Exercise →
Each entry needs to be repeated exactly, with nothing added or removed.
◆ ◆ ◆ ◆ ◆ ◆ ◆
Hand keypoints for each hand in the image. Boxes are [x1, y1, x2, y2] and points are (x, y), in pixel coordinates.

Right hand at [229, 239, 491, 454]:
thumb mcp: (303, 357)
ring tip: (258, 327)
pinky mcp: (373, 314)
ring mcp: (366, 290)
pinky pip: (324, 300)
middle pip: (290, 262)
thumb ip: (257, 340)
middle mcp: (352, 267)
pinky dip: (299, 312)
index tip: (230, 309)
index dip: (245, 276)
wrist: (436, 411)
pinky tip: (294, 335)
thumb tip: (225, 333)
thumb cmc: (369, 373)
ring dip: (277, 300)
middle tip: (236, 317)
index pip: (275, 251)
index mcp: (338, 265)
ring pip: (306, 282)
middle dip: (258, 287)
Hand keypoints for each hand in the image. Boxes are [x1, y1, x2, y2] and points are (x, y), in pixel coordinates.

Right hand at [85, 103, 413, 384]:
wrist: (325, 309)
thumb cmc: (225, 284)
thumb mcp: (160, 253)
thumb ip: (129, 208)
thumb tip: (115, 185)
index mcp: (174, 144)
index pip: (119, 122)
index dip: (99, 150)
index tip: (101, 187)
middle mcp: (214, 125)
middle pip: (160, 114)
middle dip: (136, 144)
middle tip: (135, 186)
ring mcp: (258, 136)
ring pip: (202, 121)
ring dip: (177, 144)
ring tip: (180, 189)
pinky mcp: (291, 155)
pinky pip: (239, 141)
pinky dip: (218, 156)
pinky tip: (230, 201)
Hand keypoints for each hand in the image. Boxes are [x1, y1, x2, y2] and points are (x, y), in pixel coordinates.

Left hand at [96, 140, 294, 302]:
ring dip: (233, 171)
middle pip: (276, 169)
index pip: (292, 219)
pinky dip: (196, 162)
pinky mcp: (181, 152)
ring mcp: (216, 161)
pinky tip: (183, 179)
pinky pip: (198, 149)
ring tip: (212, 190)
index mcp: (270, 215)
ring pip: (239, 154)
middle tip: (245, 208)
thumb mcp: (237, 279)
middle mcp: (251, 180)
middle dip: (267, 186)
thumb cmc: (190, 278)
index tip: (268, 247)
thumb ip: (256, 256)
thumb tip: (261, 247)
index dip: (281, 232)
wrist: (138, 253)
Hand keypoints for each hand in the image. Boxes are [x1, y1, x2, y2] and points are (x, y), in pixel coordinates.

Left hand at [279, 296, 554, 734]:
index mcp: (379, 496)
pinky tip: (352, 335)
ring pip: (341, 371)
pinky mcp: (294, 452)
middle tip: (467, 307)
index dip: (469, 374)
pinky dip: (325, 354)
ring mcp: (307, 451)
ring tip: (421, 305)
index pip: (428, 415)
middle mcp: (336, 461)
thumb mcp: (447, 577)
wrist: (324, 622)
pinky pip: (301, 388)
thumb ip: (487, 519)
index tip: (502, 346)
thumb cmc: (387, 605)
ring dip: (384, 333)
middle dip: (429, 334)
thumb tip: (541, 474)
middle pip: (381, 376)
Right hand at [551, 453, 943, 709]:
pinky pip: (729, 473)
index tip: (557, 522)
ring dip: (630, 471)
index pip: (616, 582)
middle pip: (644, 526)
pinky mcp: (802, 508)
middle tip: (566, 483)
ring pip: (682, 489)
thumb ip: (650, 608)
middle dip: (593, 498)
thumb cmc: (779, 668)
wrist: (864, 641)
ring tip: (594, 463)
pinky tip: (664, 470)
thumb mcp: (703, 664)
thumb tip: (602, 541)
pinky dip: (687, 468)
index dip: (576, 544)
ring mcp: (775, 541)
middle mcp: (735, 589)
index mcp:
◆ ◆ ◆ ◆ ◆ ◆ ◆
Result for this exercise →
Hand keypoints for each hand in the image. Boxes are [x1, y1, x2, y2] and points are (x, y), in pixel coordinates.

Right hand at [229, 239, 491, 454]:
thumb mcp: (303, 357)
ring tip: (258, 327)
pinky mcp: (373, 314)
ring mcp: (366, 290)
pinky pip: (324, 300)
middle pip: (290, 262)
thumb ip: (257, 340)
middle mcp: (352, 267)
pinky dip: (299, 312)
index tip: (230, 309)
index dip: (245, 276)
wrist: (436, 411)
pinky tip: (294, 335)
thumb tip: (225, 333)
thumb cmc: (369, 373)
ring dip: (277, 300)
middle tip: (236, 317)
index pip: (275, 251)
index mcp: (338, 265)
ring pip: (306, 282)
middle dip: (258, 287)
Hand keypoints for each hand in the image. Boxes are [x1, y1, x2, y2] and points are (x, y), in pixel coordinates.

Right hand at [85, 103, 413, 384]:
wrist: (325, 309)
thumb cmc: (225, 284)
thumb mcp: (160, 253)
thumb ip: (129, 208)
thumb tip: (115, 185)
index mcp: (174, 144)
index pip: (119, 122)
index dip: (99, 150)
index tip: (101, 187)
middle mcp: (214, 125)
middle pip: (160, 114)
middle dip: (136, 144)
middle tip: (135, 186)
ring mcp: (258, 136)
ring pip: (202, 121)
ring dip: (177, 144)
ring tip: (180, 189)
pinky mcp: (291, 155)
pinky pip: (239, 141)
pinky dip: (218, 156)
pinky tip: (230, 201)
Hand keypoints for each hand in the image. Boxes are [x1, y1, x2, y2] and points are (x, y), in pixel coordinates.

Left hand at [96, 140, 294, 302]:
ring dip: (233, 171)
middle pip: (276, 169)
index pip: (292, 219)
pinky dip: (196, 162)
pinky mcp: (181, 152)
ring mcp: (216, 161)
pinky tip: (183, 179)
pinky pip: (198, 149)
ring tip: (212, 190)
index mcp: (270, 215)
ring pip: (239, 154)
middle tip: (245, 208)
thumb mcp: (237, 279)
middle mcp: (251, 180)
middle dip: (267, 186)
thumb cmc: (190, 278)
index tip: (268, 247)
thumb ip: (256, 256)
thumb tip: (261, 247)
index dip: (281, 232)
wrist: (138, 253)
Hand keypoints for each hand in the image. Boxes are [x1, y1, x2, y2] and points are (x, y), in pixel coordinates.

Left hand at [279, 296, 554, 734]:
index mcp: (379, 496)
pinky tip: (352, 335)
ring pip: (341, 371)
pinky mcp: (294, 452)
middle tip: (467, 307)
index dip: (469, 374)
pinky dip: (325, 354)
ring mcp: (307, 451)
ring tip: (421, 305)
index pip: (428, 415)
middle mcp: (336, 461)
thumb mcp: (447, 577)
wrist: (324, 622)
pinky pip: (301, 388)
thumb ip: (487, 519)
index tip: (502, 346)
thumb cmc: (387, 605)
ring dip: (384, 333)
middle dip: (429, 334)
thumb tip: (541, 474)
middle pip: (381, 376)
Right hand at [551, 453, 943, 709]:
pinky pip: (729, 473)
index tip: (557, 522)
ring dip: (630, 471)
index pip: (616, 582)
middle pip: (644, 526)
pinky mcp: (802, 508)
middle tip: (566, 483)
ring pip: (682, 489)
thumb ip: (650, 608)
middle dip: (593, 498)
thumb cmc: (779, 668)
wrist: (864, 641)
ring tip: (594, 463)
pinky tip: (664, 470)
thumb mcp: (703, 664)
thumb tip: (602, 541)
pinky dip: (687, 468)
index dip: (576, 544)
ring mcp: (775, 541)
middle mcp: (735, 589)
index mcp:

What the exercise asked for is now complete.